In May 2010, Yell Group purchased TrustedPlaces, a user-contributed local review site, and its US arm Yellowbook, announced the launch of a new group buying website called Weforia.com in August 2010.

In 2011, Yellow Book USA changed its name to Yellowbook Inc.

In July 2011, Yell announced the acquisition of Znode, the privately owned multi-store ecommerce company and strategic alliances on digital services for small businesses with both Microsoft and Bazaarvoice. On 14 July, Yell announced a four-year plan to move away from traditional print and online advertising and focus on providing a broader range of digital services for both small businesses and consumers.

In September 2011, Yell announced an alliance with mobile platform company Netbiscuits.

In 2011 the company reported spending £160 million on interest payments and incurring losses of £1.4 billion.

In May 2012, Yell announced that it was changing its name to Hibu, pronounced "high-boo". The company's shareholders approved the change of name at its annual general meeting held on 27 July 2012, and the new name became effective from 30 July 2012.
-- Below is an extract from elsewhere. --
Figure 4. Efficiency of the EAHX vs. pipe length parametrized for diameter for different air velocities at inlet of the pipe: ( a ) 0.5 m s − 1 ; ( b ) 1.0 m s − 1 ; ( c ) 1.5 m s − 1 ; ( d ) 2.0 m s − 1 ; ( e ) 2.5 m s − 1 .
The company continued to acquire additional companies, with Moonfruit, a DIY website company, purchased in May 2012 for £18m.

In September 2012, it warned that it is working with a number of capital options that which may attribute little or no value to the group's ordinary shares, it also warned profits would miss forecasts owing to the ongoing decline of its directory business.

On 18 August 2014, Hibu UK changed their customer-facing brand back to Yell. They re-launched with an updated range of products including websites, pay-per-click and display advertising. As of June 2015, Yell has created over 54,000 websites and managed 20,000 PPC campaigns for customers in the UK.

In 2021, private equity investment firm H.I.G. Capital acquired Hibu Inc. from Hibu Group Limited (now Yell Group Limited). Following that transaction, Hibu Group Limited changed its name back to Yell Group Limited.

In August 2024, Hibu Inc. acquired RevLocal, a Columbus, Ohio–based firm specializing in digital marketing strategies for local, small- and medium-sized businesses as well as for multi-location regional and national brands. The deal represents a notable extension in Hibu’s targeted reach within the broader small business marketplace.

==Operations==
The company operates in the digital marketing space within the US, providing digital marketing and advertising to small- and medium-sized businesses. Hibu is headquartered in Cedar Rapids, Iowa with another operations hub in King of Prussia, Pennsylvania.